Sunshine streamed brightly through the wide-open cathedral doors as the faithful joyfully filed inside after patiently waiting in the long lines outside.

“I welcome all of you and thank you—thank you for who you are and what you do for Jesus and His Church,” Cardinal Dolan said, acknowledging in particular the many present “who are essential to the work of the Archdiocese of New York,” to the work of expanding “the message, the mystery, the life and power of the resurrection through the Church.”

He recognized those new Catholics who had just come into full communion with the Church at the Easter Vigil on Saturday, some of whom returned to the cathedral for Easter Sunday Mass.

After asking the former catechumens and candidates to stand so the rest of the assembly could acknowledge them, the cardinal offered hearty congratulations in honor of their “first full day as a Catholic.”

Among the concelebrants were Auxiliary Bishop Dominick Lagonegro and Msgr. Robert Ritchie, the cathedral rector.

To further illustrate the Easter message, the cardinal recalled that at Easter a year ago, he learned that his then-1-year-old- grandnephew Charlie had spoken his first word. The youngster reportedly resounded an adamant “No” when told he would have to share his Easter candy with his cousins who were joining the family later in the day.

Although amused by his grandnephew’s word choice, “no,” the cardinal reminded the congregation, “is a word most inappropriate on Easter Sunday morning because this is the day when God our Father thundered, thundered out a ‘Yes, yes, yes,’ to everything that He intended for creation and His creatures.”

“This is a day of ‘yes,’ not of ‘no.’ Good Friday was a day of ‘no’s,” a day that Jesus’ followers had, perhaps, been tempted to think that ‘no’ was going to be the last word, the cardinal continued, as it was “a day of death, a day of lies, a day of darkness, a day of evil, a day of defeat, a day of ‘no.’”

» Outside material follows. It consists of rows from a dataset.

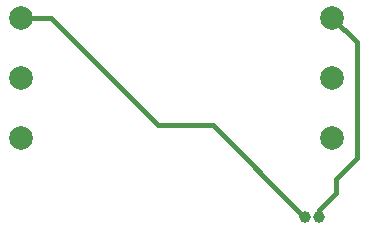
<source format=gbr>
%TF.GenerationSoftware,KiCad,Pcbnew,7.0.10*%
%TF.CreationDate,2024-04-17T22:46:39-04:00*%
%TF.ProjectId,kill-switch,6b696c6c-2d73-4776-9974-63682e6b6963,rev?*%
%TF.SameCoordinates,Original*%
%TF.FileFunction,Copper,L1,Top*%
%TF.FilePolarity,Positive*%
%FSLAX46Y46*%
G04 Gerber Fmt 4.6, Leading zero omitted, Abs format (unit mm)*
G04 Created by KiCad (PCBNEW 7.0.10) date 2024-04-17 22:46:39*
%MOMM*%
%LPD*%
G01*
G04 APERTURE LIST*
%TA.AperFunction,ComponentPad*%
%ADD10C,2.000000*%
%TD*%
%TA.AperFunction,ComponentPad*%
%ADD11C,1.000000*%
%TD*%
%TA.AperFunction,Conductor*%
%ADD12C,0.400000*%
%TD*%
G04 APERTURE END LIST*
D10*
%TO.P,S1,1,COM*%
%TO.N,Net-(S1-COM)*%
X65800000Y-62000000D03*
%TO.P,S1,2,NO*%
%TO.N,unconnected-(S1-NO-Pad2)*%
X65800000Y-56920000D03*
%TO.P,S1,3,NC*%
%TO.N,Net-(S1-NC)*%
X65800000Y-51840000D03*
%TD*%
%TO.P,S2,1,COM*%
%TO.N,Net-(S1-COM)*%
X92200000Y-62000000D03*
%TO.P,S2,2,NO*%
%TO.N,unconnected-(S2-NO-Pad2)*%
X92200000Y-56920000D03*
%TO.P,S2,3,NC*%
%TO.N,Net-(S2-NC)*%
X92200000Y-51840000D03*
%TD*%
D11*
%TO.P,J1,1*%
%TO.N,Net-(S2-NC)*%
X91100000Y-68700000D03*
%TO.P,J1,2*%
%TO.N,Net-(S1-NC)*%
X89850000Y-68700000D03*
%TD*%
D12*
%TO.N,Net-(S2-NC)*%
X91100000Y-68100000D02*
X92500000Y-66700000D01*
X94300000Y-63700000D02*
X94300000Y-53940000D01*
X91100000Y-68700000D02*
X91100000Y-68100000D01*
X94300000Y-53940000D02*
X92200000Y-51840000D01*
X92500000Y-65500000D02*
X94300000Y-63700000D01*
X92500000Y-66700000D02*
X92500000Y-65500000D01*
%TO.N,Net-(S1-NC)*%
X89800000Y-68700000D02*
X82050000Y-60950000D01*
X89850000Y-68700000D02*
X89800000Y-68700000D01*
X68340000Y-51840000D02*
X65800000Y-51840000D01*
X77450000Y-60950000D02*
X68340000Y-51840000D01*
X82050000Y-60950000D02*
X77450000Y-60950000D01*
%TD*%
M02*

</source>
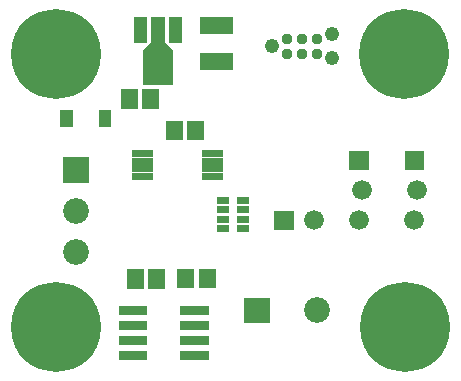
<source format=gbr>
G04 start of page 7 for group -4063 idx -4063 *
G04 Title: (unknown), componentmask *
G04 Creator: pcb 20140316 *
G04 CreationDate: Tue 12 Jul 2016 01:46:57 AM GMT UTC *
G04 For: ndholmes *
G04 Format: Gerber/RS-274X *
G04 PCB-Dimensions (mil): 1500.00 1250.00 *
G04 PCB-Coordinate-Origin: lower left *
%MOIN*%
%FSLAX25Y25*%
%LNTOPMASK*%
%ADD68R,0.0300X0.0300*%
%ADD67R,0.0227X0.0227*%
%ADD66R,0.1005X0.1005*%
%ADD65R,0.0420X0.0420*%
%ADD64R,0.0230X0.0230*%
%ADD63C,0.0370*%
%ADD62R,0.0438X0.0438*%
%ADD61R,0.0572X0.0572*%
%ADD60C,0.0660*%
%ADD59C,0.0860*%
%ADD58C,0.0001*%
%ADD57C,0.0490*%
%ADD56C,0.2997*%
G54D56*X133500Y17000D03*
X133000Y108000D03*
G54D57*X89000Y110500D03*
X109000Y114500D03*
Y106500D03*
G54D56*X17000Y17000D03*
Y108000D03*
G54D58*G36*
X19373Y73745D02*Y65145D01*
X27973D01*
Y73745D01*
X19373D01*
G37*
G54D59*X23673Y55665D03*
Y41886D03*
G54D58*G36*
X79700Y26800D02*Y18200D01*
X88300D01*
Y26800D01*
X79700D01*
G37*
G36*
X89700Y55800D02*Y49200D01*
X96300D01*
Y55800D01*
X89700D01*
G37*
G54D59*X104000Y22500D03*
G54D60*X103000Y52500D03*
G54D58*G36*
X114700Y75800D02*Y69200D01*
X121300D01*
Y75800D01*
X114700D01*
G37*
G54D60*X119000Y62500D03*
X118000Y52500D03*
G54D58*G36*
X133200Y75800D02*Y69200D01*
X139800D01*
Y75800D01*
X133200D01*
G37*
G54D60*X137500Y62500D03*
X136500Y52500D03*
G54D61*X63543Y82893D02*Y82107D01*
X67745Y117405D02*X73255D01*
X67745Y105595D02*X73255D01*
G54D62*X56906Y117984D02*Y113890D01*
G54D63*X94000Y108000D03*
Y113000D03*
X99000Y108000D03*
Y113000D03*
X104000Y108000D03*
Y113000D03*
G54D64*X66811Y67162D02*X71417D01*
X66811Y69721D02*X71417D01*
X66811Y72279D02*X71417D01*
X66811Y74838D02*X71417D01*
G54D61*X56457Y82893D02*Y82107D01*
G54D65*X20500Y87100D02*Y85900D01*
X33400Y87100D02*Y85900D01*
G54D61*X41457Y93393D02*Y92607D01*
X48543Y93393D02*Y92607D01*
G54D62*X51000Y117984D02*Y106174D01*
X45094Y117984D02*Y113890D01*
G54D66*X51000Y104440D02*Y102550D01*
G54D58*G36*
X52885Y112429D02*X56149Y109165D01*
X54305Y107321D01*
X51041Y110585D01*
X52885Y112429D01*
G37*
G36*
X45851Y109165D02*X49115Y112429D01*
X50959Y110585D01*
X47695Y107321D01*
X45851Y109165D01*
G37*
G54D64*X43583Y74838D02*X48189D01*
X43583Y72279D02*X48189D01*
X43583Y69721D02*X48189D01*
X43583Y67162D02*X48189D01*
G54D67*X71717Y59224D02*X73587D01*
X71717Y56075D02*X73587D01*
X71717Y52925D02*X73587D01*
X71717Y49776D02*X73587D01*
X78413D02*X80283D01*
X78413Y52925D02*X80283D01*
X78413Y56075D02*X80283D01*
X78413Y59224D02*X80283D01*
G54D61*X50543Y33393D02*Y32607D01*
X43457Y33393D02*Y32607D01*
X67391Y33468D02*Y32682D01*
X60305Y33468D02*Y32682D01*
G54D68*X39500Y22500D02*X46000D01*
X60000D02*X66500D01*
X39500Y17500D02*X46000D01*
X60000D02*X66500D01*
X39500Y12500D02*X46000D01*
X60000D02*X66500D01*
X39500Y7500D02*X46000D01*
X60000D02*X66500D01*
M02*

</source>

Although God had said “yes” from the beginning, He gave man the free will to say “yes” or “no,” the cardinal added. “From the beginning, unfortunately, we had used our free will to say ‘no.’ We call that sin. But He would not take ‘no’ for an answer.”

Even at the Crucifixion on Good Friday, when man said “no,” He would not accept “no” for an answer, the cardinal said.

“This,” Easter Sunday, “is the day that God our Father says ‘yes’ to everything that is good and true and beautiful and noble and life-giving and freeing in the human project.”

The cardinal conceded that man can, at times, be tempted to think that life “is one big, long string of Good Fridays. We sense a lot of ‘no’s’ in the world today, do we not?”

Being people of realism, “we don’t run away from all of those ‘no’s,’ but we’re also people of hope who realize that ‘yes, yes, we’ll triumph,’” the cardinal said.

“Easter always is victorious over Good Friday.”